8 AM to 3 PM their time is 1 PM to 8 PM my time, albeit the day before. This is good, since my internet shuts of at 8 PM. This is good because work ends around 4 PM for me. So other than being tired, this is possible.
Except my internet is mooched. And it sucks. And everyone and their sister is trying to call at once. And for those of us forced into a strange Luddite phase by our circumstances, it’s impossible to even see them come available before someone else has called. So that little red “do not disturb icon” remains burned into my retina.
On day 1, I got off work at 3:15, rushed home, and sat at my computer for 3 hours, staring at the red busy signal. The two times they appeared available, I called with no answer, finding they were busy once more after it stopped futilely ringing. I couldn’t even work on other things, because if my eyes left that symbol for a second, they might go busy again. Other windows were out of the question, drawing my attention away from my pressing need, my staunch desire.
On day 2, I begged off work and rushed home. I sat in front of my computer from 1 PM all the way until 7:30. By 7:30, I was convinced they would need more than 20 minutes, so I gave up, knowing there wouldn’t be time for an interview at that point. My day was wasted. The three times they appeared available to me all resulted in no answer. I sent them a message asking for other options, a scheduled interview (my friend had been granted one the previous year). They responded with apologies and excuses, which at least made me feel better. “Try again tomorrow,” they said. “I will,” I promised.

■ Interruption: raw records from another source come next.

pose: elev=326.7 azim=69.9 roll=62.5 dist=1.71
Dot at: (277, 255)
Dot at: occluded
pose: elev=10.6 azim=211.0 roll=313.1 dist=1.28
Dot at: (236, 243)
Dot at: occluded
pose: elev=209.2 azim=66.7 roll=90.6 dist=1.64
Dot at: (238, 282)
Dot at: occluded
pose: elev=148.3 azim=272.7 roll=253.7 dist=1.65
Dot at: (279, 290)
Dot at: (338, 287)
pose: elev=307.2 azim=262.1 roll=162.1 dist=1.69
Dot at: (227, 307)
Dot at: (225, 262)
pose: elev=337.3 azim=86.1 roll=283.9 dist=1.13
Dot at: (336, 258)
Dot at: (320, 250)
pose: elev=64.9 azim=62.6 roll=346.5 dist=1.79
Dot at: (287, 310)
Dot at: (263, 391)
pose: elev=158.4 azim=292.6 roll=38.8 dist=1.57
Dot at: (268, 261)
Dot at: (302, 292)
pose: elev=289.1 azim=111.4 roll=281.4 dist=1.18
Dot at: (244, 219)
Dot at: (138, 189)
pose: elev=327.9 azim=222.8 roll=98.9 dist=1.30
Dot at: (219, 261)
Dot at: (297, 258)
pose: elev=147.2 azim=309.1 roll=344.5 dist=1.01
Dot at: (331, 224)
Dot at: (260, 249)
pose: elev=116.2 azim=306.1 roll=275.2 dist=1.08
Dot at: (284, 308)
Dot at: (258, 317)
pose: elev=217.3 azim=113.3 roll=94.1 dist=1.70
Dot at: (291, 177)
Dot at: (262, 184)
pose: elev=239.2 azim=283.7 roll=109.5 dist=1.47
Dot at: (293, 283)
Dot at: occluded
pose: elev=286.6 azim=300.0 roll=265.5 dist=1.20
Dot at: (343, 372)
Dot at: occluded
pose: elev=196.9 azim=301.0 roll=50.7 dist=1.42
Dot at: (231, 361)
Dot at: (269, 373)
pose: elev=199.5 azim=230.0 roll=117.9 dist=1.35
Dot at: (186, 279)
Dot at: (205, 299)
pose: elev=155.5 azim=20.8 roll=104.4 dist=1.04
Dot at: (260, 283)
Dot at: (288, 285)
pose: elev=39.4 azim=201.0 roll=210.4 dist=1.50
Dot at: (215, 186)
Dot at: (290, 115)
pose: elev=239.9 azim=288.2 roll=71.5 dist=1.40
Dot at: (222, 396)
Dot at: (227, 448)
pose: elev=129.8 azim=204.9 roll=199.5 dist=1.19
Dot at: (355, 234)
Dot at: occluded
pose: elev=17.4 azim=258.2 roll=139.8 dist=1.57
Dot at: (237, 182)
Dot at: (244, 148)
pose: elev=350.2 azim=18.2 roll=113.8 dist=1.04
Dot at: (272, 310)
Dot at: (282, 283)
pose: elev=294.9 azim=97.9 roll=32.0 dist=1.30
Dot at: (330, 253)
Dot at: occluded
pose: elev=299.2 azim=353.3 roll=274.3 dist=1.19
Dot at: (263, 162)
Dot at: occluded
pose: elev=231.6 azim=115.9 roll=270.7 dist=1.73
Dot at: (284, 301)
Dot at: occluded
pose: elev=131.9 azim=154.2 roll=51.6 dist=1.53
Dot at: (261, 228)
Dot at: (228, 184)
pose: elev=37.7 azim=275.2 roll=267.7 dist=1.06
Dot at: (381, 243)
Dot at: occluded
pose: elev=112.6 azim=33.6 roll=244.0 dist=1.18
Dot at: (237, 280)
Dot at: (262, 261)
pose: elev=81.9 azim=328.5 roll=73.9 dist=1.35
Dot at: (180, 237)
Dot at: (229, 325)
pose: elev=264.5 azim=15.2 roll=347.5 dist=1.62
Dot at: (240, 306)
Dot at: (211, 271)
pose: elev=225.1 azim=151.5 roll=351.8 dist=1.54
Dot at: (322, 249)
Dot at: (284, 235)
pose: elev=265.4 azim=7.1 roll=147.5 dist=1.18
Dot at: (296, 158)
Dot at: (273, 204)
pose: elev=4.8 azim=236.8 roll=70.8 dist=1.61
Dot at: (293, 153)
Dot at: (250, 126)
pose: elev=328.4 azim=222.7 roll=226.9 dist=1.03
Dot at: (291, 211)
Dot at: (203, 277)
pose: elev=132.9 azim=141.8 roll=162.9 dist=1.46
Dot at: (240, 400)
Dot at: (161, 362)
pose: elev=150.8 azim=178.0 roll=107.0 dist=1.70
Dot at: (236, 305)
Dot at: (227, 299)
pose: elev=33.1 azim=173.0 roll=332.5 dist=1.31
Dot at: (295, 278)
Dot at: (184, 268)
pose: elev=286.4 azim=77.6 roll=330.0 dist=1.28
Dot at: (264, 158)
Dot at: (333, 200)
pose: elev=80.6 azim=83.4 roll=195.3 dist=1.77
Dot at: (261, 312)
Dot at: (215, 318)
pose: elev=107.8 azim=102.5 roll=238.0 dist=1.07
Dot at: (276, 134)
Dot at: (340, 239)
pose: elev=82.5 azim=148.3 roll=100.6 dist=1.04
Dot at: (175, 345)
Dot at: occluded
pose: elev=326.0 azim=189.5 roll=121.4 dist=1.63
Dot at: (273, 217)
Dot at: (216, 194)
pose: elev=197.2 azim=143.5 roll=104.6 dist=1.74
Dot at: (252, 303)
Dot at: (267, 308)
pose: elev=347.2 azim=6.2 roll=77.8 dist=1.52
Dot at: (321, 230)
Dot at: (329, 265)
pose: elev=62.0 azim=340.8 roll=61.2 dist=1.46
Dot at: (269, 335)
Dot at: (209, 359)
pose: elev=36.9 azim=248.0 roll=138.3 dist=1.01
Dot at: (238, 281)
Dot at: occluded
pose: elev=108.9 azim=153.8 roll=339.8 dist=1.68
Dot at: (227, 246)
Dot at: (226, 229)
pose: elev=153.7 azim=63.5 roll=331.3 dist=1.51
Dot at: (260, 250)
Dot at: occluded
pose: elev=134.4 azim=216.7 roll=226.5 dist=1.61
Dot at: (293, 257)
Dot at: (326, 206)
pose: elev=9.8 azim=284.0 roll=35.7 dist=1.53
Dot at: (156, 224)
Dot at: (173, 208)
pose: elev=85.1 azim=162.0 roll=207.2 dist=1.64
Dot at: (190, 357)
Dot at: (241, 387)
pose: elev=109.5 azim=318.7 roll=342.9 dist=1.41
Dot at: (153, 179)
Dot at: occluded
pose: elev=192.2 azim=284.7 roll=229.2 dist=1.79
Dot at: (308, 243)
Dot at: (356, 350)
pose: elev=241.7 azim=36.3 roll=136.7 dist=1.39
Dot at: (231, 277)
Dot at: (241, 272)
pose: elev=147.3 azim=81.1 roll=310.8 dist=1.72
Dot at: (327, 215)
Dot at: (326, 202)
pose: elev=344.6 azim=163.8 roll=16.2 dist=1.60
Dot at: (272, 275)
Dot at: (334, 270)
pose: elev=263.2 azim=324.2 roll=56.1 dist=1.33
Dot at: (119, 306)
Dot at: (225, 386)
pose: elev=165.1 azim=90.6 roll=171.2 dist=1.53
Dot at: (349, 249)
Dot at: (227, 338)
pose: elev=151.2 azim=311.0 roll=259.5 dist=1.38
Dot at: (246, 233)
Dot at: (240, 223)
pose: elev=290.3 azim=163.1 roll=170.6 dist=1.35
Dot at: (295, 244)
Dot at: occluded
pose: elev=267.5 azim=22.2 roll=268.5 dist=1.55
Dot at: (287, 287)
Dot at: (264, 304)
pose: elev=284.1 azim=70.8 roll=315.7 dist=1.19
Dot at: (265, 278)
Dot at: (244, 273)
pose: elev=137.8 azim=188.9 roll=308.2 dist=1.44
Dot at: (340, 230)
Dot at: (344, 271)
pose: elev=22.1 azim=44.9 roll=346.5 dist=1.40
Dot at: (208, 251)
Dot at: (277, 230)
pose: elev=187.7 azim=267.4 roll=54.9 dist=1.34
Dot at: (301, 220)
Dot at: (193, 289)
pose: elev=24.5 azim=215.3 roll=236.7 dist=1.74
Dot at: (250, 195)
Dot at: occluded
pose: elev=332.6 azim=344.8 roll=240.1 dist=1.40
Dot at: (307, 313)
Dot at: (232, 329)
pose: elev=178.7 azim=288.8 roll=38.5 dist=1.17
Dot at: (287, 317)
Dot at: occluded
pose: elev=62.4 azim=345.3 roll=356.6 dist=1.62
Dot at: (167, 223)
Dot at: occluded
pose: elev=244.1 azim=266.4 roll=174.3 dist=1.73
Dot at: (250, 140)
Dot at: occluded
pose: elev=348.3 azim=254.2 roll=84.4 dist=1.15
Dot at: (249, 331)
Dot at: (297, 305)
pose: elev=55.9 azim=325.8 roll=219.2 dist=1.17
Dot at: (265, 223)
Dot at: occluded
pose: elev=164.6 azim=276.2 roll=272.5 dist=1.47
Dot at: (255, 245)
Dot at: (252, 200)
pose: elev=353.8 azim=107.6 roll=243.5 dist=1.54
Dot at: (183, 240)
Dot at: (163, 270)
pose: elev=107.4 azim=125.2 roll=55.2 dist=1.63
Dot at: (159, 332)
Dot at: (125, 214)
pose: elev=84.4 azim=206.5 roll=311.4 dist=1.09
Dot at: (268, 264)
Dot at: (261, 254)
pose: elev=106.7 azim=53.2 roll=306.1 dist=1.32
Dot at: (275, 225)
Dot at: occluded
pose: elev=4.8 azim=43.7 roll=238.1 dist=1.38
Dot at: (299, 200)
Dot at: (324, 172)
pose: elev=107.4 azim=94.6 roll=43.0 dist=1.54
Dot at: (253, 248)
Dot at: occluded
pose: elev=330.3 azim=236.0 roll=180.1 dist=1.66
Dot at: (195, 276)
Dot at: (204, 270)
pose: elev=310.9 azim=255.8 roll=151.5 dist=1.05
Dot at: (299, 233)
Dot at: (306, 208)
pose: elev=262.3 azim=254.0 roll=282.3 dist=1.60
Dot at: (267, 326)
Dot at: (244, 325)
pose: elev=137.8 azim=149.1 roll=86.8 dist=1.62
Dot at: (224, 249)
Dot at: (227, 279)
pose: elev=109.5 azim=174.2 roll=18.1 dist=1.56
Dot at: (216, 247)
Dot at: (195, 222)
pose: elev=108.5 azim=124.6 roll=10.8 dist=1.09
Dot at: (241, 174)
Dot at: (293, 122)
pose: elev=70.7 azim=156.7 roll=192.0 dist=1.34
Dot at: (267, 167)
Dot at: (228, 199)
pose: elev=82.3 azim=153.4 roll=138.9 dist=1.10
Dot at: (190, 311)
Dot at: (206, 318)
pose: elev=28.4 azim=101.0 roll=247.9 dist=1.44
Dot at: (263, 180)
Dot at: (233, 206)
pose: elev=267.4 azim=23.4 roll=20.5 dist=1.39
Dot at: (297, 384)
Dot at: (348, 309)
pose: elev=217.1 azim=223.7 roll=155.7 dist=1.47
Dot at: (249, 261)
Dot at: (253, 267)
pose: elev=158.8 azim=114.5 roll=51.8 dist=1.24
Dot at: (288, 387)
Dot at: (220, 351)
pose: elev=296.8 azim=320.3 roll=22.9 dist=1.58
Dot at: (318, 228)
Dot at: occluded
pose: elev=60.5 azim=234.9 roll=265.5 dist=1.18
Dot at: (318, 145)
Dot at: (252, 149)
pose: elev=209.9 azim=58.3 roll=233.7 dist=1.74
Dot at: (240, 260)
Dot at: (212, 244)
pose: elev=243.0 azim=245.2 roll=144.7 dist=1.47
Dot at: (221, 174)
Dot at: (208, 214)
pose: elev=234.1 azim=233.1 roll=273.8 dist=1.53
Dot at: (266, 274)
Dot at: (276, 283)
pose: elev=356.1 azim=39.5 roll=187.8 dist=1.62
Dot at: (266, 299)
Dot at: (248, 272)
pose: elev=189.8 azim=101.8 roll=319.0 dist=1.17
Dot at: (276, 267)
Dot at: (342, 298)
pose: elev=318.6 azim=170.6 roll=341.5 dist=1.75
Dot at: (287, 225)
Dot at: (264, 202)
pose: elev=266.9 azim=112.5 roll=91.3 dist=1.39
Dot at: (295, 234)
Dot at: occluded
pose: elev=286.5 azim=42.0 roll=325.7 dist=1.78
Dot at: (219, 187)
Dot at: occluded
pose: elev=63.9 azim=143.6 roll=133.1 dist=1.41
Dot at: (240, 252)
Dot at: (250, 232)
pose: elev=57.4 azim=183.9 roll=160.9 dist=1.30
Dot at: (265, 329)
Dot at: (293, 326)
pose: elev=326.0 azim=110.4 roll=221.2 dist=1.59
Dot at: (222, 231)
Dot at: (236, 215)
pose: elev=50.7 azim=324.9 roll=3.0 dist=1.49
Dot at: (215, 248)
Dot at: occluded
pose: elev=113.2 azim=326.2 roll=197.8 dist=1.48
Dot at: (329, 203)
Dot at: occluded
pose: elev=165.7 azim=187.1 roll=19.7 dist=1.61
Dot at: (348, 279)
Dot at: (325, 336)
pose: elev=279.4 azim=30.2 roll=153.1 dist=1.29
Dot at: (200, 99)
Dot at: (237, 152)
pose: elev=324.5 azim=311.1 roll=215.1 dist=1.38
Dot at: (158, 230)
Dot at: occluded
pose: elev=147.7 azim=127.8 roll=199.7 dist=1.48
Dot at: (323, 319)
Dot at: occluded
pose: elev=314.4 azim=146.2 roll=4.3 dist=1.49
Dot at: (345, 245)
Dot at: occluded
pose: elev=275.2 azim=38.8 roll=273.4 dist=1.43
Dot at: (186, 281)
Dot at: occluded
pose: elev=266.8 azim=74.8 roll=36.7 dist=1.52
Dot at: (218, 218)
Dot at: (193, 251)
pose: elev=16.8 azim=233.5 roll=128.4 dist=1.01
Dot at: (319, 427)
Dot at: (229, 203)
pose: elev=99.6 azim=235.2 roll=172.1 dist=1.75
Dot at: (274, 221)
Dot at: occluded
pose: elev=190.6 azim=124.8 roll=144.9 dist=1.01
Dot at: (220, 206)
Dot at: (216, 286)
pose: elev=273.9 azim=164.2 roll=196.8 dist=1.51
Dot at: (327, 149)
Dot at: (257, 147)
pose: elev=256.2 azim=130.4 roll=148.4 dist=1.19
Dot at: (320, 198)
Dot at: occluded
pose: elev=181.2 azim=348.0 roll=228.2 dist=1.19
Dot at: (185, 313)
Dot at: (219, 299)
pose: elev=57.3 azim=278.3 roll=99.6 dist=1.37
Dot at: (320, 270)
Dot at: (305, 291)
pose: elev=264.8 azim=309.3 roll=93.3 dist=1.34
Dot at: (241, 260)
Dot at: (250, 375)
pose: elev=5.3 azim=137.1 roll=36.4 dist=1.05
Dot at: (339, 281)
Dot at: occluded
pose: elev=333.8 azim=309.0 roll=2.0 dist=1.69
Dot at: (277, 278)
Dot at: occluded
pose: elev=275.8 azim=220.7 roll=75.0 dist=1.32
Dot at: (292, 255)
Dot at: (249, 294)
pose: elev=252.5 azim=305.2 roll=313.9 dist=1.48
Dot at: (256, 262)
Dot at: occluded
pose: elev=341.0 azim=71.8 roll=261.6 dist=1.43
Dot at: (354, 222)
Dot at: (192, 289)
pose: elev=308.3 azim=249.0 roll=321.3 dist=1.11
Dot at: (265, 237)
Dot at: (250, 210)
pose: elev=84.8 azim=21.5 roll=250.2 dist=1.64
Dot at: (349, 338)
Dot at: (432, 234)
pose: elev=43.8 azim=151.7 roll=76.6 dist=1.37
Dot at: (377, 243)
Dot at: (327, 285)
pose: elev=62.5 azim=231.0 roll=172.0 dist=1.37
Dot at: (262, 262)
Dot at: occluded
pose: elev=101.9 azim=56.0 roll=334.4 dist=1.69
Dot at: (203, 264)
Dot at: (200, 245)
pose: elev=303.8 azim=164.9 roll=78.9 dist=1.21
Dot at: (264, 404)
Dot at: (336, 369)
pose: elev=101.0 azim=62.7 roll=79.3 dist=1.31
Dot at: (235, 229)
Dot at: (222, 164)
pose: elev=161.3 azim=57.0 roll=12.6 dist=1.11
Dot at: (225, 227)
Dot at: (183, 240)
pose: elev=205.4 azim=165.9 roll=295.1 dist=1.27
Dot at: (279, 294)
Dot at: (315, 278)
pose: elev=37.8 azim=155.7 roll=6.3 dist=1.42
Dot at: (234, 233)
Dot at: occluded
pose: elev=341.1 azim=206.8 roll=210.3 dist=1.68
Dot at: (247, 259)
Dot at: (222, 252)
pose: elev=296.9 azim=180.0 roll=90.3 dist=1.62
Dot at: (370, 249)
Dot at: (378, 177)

On day 3, the last day for their first mountain, I sat for four hours after work staring at a screen, incensed that the dream had taken over my life. It was futile. It was terrible. It burned a gaping hole in my heart. I felt dejected, at a loss, miserable.
On day 6, they would open up the second mountain’s interviews. On day 5, I logged on to find a note that they hadn’t complete interviews for the first mountain on schedule. The note said to try after day 3 since they’d be doing extra interviews. They didn’t email. They didn’t call. They left a Skype message which I didn’t get because I’m not on Skype. And already it was day 5 and I couldn’t go back in time and try again.
I sat for an hour and a half on day 6. I couldn’t get home early. I couldn’t get online. My internet outright failed. I was despondent. I started sending emails, seeking help. I contacted my friends who had worked for them. I tried other avenues. I tried to channel my rage, feeling jerked around, hating the process.
On day 7, I brought my laptop to a bar and sat there staring at the screen and drinking, worried I’d be too inebriated to interview by the time I got through. Day 7 marked the last day for the second mountain. There was only one left, starting on day 10. I sent them a note as I closed my laptop and sought food. When I opened it again later, they had responded with more kind words, spelling my anger.
On day 9, as I waited to try for that last mountain, I got my first email response. “Sorry,” it read. “We’ll be having makeup interviews on Day 13 and 14.” Those were in the middle of my snowboard ITC exam. Day 13 was the day of the All-Mountain End-of-Year party. If I didn’t get through on day 10, I resolved to talk with the IT department at Eldora about using their internet to interview. Between the exam and the party, I would have 45 minutes to an hour and a faster, better connection.
On day 10, it was once again a waste of time. I got home with two hours to spare. They never came available.
On day 13, the exam ran late. I couldn’t get to the IT manager. The lady from HR stonewalled my attempt to even talk to him for a minute. “He has other jobs and duties,” she said with a snarl at my begging. “Well fuck you too,” I said as I walked off. I couldn’t contain my rage. It boiled over. Her poor demeanor did not help.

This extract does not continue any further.